---- Data supplied
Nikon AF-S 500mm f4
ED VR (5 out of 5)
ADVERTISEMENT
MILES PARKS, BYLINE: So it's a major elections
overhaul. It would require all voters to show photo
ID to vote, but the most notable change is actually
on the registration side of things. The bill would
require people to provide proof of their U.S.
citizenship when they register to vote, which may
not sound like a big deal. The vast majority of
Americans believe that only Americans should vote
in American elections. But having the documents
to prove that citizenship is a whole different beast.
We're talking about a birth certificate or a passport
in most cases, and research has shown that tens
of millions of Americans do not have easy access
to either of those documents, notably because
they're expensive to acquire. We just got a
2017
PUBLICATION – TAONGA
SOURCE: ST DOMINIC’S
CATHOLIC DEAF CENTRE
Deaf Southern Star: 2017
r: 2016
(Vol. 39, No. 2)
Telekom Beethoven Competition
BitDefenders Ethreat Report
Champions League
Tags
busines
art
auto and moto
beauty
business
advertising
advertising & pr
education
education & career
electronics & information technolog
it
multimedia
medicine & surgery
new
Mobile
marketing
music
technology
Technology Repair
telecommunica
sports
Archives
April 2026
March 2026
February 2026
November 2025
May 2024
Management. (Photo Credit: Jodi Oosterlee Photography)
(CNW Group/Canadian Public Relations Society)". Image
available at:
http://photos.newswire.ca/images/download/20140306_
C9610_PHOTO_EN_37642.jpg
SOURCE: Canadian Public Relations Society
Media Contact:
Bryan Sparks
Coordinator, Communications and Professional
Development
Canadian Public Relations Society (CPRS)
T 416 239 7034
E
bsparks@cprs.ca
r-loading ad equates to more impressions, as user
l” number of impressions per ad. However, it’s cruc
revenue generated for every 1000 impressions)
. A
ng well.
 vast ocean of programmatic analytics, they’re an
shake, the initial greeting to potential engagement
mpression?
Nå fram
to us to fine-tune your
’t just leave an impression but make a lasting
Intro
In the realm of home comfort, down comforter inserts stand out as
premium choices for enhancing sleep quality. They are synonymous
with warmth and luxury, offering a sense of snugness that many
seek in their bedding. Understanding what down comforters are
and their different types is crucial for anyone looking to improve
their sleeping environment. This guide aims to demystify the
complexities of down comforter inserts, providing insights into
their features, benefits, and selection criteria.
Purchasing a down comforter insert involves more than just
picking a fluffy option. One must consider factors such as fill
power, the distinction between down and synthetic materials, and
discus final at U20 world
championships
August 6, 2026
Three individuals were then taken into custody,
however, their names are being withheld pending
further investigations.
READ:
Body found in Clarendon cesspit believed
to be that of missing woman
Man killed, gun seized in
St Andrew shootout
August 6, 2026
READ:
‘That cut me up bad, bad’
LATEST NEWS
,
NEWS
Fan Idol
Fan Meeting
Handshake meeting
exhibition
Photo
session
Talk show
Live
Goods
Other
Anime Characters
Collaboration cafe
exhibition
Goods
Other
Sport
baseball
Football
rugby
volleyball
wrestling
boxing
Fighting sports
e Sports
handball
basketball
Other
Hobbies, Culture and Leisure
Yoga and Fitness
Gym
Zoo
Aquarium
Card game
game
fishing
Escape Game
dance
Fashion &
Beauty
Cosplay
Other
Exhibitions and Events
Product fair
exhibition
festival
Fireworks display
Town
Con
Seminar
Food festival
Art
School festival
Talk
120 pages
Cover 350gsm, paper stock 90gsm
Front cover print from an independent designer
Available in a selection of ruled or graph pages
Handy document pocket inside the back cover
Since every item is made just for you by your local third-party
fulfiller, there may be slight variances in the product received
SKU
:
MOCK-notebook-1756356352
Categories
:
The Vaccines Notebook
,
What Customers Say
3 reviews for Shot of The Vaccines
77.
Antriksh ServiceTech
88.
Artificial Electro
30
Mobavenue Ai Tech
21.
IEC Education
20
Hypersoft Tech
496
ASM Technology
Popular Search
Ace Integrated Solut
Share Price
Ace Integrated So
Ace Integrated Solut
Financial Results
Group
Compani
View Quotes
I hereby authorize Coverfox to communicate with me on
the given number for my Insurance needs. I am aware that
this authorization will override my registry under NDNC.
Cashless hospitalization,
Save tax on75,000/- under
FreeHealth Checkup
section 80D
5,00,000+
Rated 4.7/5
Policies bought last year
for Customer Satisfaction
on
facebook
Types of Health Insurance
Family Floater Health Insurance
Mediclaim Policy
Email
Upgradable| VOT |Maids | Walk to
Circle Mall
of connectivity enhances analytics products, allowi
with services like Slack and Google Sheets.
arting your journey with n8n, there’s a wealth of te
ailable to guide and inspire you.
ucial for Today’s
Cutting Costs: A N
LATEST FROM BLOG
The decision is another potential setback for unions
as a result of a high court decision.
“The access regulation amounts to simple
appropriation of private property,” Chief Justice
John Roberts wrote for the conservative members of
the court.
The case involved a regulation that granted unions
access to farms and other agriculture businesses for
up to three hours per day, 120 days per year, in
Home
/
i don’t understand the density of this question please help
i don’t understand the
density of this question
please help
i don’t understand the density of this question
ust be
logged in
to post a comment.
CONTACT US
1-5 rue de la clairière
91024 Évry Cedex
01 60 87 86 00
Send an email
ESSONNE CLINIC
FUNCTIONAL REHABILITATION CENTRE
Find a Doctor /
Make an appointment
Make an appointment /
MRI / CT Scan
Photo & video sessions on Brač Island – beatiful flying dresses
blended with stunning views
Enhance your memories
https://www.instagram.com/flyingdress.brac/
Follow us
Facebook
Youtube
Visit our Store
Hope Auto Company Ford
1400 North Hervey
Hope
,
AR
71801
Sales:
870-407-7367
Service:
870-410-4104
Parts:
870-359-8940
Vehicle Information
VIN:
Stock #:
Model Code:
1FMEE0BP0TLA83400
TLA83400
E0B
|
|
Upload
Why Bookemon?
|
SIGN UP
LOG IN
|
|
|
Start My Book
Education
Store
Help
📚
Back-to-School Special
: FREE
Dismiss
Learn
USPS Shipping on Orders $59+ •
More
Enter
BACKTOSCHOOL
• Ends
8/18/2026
--------
- Instruction:
Please rewrite the text in all of the records above as a JSON list of strings, with one string for each line and no blank lines.

- Finished task:
[
  "Nikon AF-S 500mm f4",
  "ED VR (5 out of 5)",
  "ADVERTISEMENT",
  "MILES PARKS, BYLINE: So it's a major elections",
  "overhaul. It would require all voters to show photo",
  "ID to vote, but the most notable change is actually",
  "on the registration side of things. The bill would",
  "require people to provide proof of their U.S.",
  "citizenship when they register to vote, which may",
  "not sound like a big deal. The vast majority of",
  "Americans believe that only Americans should vote",
  "in American elections. But having the documents",
  "to prove that citizenship is a whole different beast.",
  "We're talking about a birth certificate or a passport",
  "in most cases, and research has shown that tens",
  "of millions of Americans do not have easy access",
  "to either of those documents, notably because",
  "they're expensive to acquire. We just got a",
  "2017",
  "PUBLICATION – TAONGA",
  "SOURCE: ST DOMINIC’S",
  "CATHOLIC DEAF CENTRE",
  "Deaf Southern Star: 2017",
  "r: 2016",
  "(Vol. 39, No. 2)",
  "Telekom Beethoven Competition",
  "BitDefenders Ethreat Report",
  "Champions League",
  "Tags",
  "busines",
  "art",
  "auto and moto",
  "beauty",
  "business",
  "advertising",
  "advertising & pr",
  "education",
  "education & career",
  "electronics & information technolog",
  "it",
  "multimedia",
  "medicine & surgery",
  "new",
  "Mobile",
  "marketing",
  "music",
  "technology",
  "Technology Repair",
  "telecommunica",
  "sports",
  "Archives",
  "April 2026",
  "March 2026",
  "February 2026",
  "November 2025",
  "May 2024",
  "Management. (Photo Credit: Jodi Oosterlee Photography)",
  "(CNW Group/Canadian Public Relations Society)\". Image",
  "available at:",
  "http://photos.newswire.ca/images/download/20140306_",
  "C9610_PHOTO_EN_37642.jpg",
  "SOURCE: Canadian Public Relations Society",
  "Media Contact:",
  "Bryan Sparks",
  "Coordinator, Communications and Professional",
  "Development",
  "Canadian Public Relations Society (CPRS)",
  "T 416 239 7034",
  "E",
  "bsparks@cprs.ca",
  "r-loading ad equates to more impressions, as user",
  "l” number of impressions per ad. However, it’s cruc",
  "revenue generated for every 1000 impressions)",
  ". A",
  "ng well.",
  " vast ocean of programmatic analytics, they’re an",
  "shake, the initial greeting to potential engagement",
  "mpression?",
  "Nå fram",
  "to us to fine-tune your",
  "’t just leave an impression but make a lasting",
  "Intro",
  "In the realm of home comfort, down comforter inserts stand out as",
  "premium choices for enhancing sleep quality. They are synonymous",
  "with warmth and luxury, offering a sense of snugness that many",
  "seek in their bedding. Understanding what down comforters are",
  "and their different types is crucial for anyone looking to improve",
  "their sleeping environment. This guide aims to demystify the",
  "complexities of down comforter inserts, providing insights into",
  "their features, benefits, and selection criteria.",
  "Purchasing a down comforter insert involves more than just",
  "picking a fluffy option. One must consider factors such as fill",
  "power, the distinction between down and synthetic materials, and",
  "discus final at U20 world",
  "championships",
  "August 6, 2026",
  "Three individuals were then taken into custody,",
  "however, their names are being withheld pending",
  "further investigations.",
  "READ:",
  "Body found in Clarendon cesspit believed",
  "to be that of missing woman",
  "Man killed, gun seized in",
  "St Andrew shootout",
  "August 6, 2026",
  "READ:",
  "‘That cut me up bad, bad’",
  "LATEST NEWS",
  ",",
  "NEWS",
  "Fan Idol",
  "Fan Meeting",
  "Handshake meeting",
  "exhibition",
  "Photo",
  "session",
  "Talk show",
  "Live",
  "Goods",
  "Other",
  "Anime Characters",
  "Collaboration cafe",
  "exhibition",
  "Goods",
  "Other",
  "Sport",
  "baseball",
  "Football",
  "rugby",
  "volleyball",
  "wrestling",
  "boxing",
  "Fighting sports",
  "e Sports",
  "handball",
  "basketball",
  "Other",
  "Hobbies, Culture and Leisure",
  "Yoga and Fitness",
  "Gym",
  "Zoo",
  "Aquarium",
  "Card game",
  "game",
  "fishing",
  "Escape Game",
  "dance",
  "Fashion &",
  "Beauty",
  "Cosplay",
  "Other",
  "Exhibitions and Events",
  "Product fair",
  "exhibition",
  "festival",
  "Fireworks display",
  "Town",
  "Con",
  "Seminar",
  "Food festival",
  "Art",
  "School festival",
  "Talk",
  "120 pages",
  "Cover 350gsm, paper stock 90gsm",
  "Front cover print from an independent designer",
  "Available in a selection of ruled or graph pages",
  "Handy document pocket inside the back cover",
  "Since every item is made just for you by your local third-party",
  "fulfiller, there may be slight variances in the product received",
  "SKU",
  ":",
  "MOCK-notebook-1756356352",
  "Categories",
  ":",
  "The Vaccines Notebook",
  ",",
  "What Customers Say",
  "3 reviews for Shot of The Vaccines",
  "77.",
  "Antriksh ServiceTech",
  "88.",
  "Artificial Electro",
  "30",
  "Mobavenue Ai Tech",
  "21.",
  "IEC Education",
  "20",
  "Hypersoft Tech",
  "496",
  "ASM Technology",
  "Popular Search",
  "Ace Integrated Solut",
  "Share Price",
  "Ace Integrated So",
  "Ace Integrated Solut",
  "Financial Results",
  "Group",
  "Compani",
  "View Quotes",
  "I hereby authorize Coverfox to communicate with me on",
  "the given number for my Insurance needs. I am aware that",
  "this authorization will override my registry under NDNC.",
  "Cashless hospitalization,",
  "Save tax on75,000/- under",
  "FreeHealth Checkup",
  "section 80D",
  "5,00,000+",
  "Rated 4.7/5",
  "Policies bought last year",
  "for Customer Satisfaction",
  "on",
  "facebook",
  "Types of Health Insurance",
  "Family Floater Health Insurance",
  "Mediclaim Policy",
  "Email",
  "Upgradable| VOT |Maids | Walk to",
  "Circle Mall",
  "of connectivity enhances analytics products, allowi",
  "with services like Slack and Google Sheets.",
  "arting your journey with n8n, there’s a wealth of te",
  "ailable to guide and inspire you.",
  "ucial for Today’s",
  "Cutting Costs: A N",
  "LATEST FROM BLOG",
  "The decision is another potential setback for unions",
  "as a result of a high court decision.",
  "“The access regulation amounts to simple",
  "appropriation of private property,” Chief Justice",
  "John Roberts wrote for the conservative members of",
  "the court.",
  "The case involved a regulation that granted unions",
  "access to farms and other agriculture businesses for",
  "up to three hours per day, 120 days per year, in",
  "Home",
  "/",
  "i don’t understand the density of this question please help",
  "i don’t understand the",
  "density of this question",
  "please help",
  "i don’t understand the density of this question",
  "ust be",
  "logged in",
  "to post a comment.",
  "CONTACT US",
  "1-5 rue de la clairière",
  "91024 Évry Cedex",
  "01 60 87 86 00",
  "Send an email",
  "ESSONNE CLINIC",
  "FUNCTIONAL REHABILITATION CENTRE",
  "Find a Doctor /",
  "Make an appointment",
  "Make an appointment /",
  "MRI / CT Scan",
  "Photo & video sessions on Brač Island – beatiful flying dresses",
  "blended with stunning views",
  "Enhance your memories",
  "https://www.instagram.com/flyingdress.brac/",
  "Follow us",
  "Facebook",
  "Youtube",
  "Visit our Store",
  "Hope Auto Company Ford",
  "1400 North Hervey",
  "Hope",
  ",",
  "AR",
  "71801",
  "Sales:",
  "870-407-7367",
  "Service:",
  "870-410-4104",
  "Parts:",
  "870-359-8940",
  "Vehicle Information",
  "VIN:",
  "Stock #:",
  "Model Code:",
  "1FMEE0BP0TLA83400",
  "TLA83400",
  "E0B",
  "|",
  "|",
  "Upload",
  "Why Bookemon?",
  "|",
  "SIGN UP",
  "LOG IN",
  "|",
  "|",
  "|",
  "Start My Book",
  "Education",
  "Store",
  "Help",
  "📚",
  "Back-to-School Special",
  ": FREE",
  "Dismiss",
  "Learn",
  "USPS Shipping on Orders $59+ •",
  "More",
  "Enter",
  "BACKTOSCHOOL",
  "• Ends",
  "8/18/2026"
]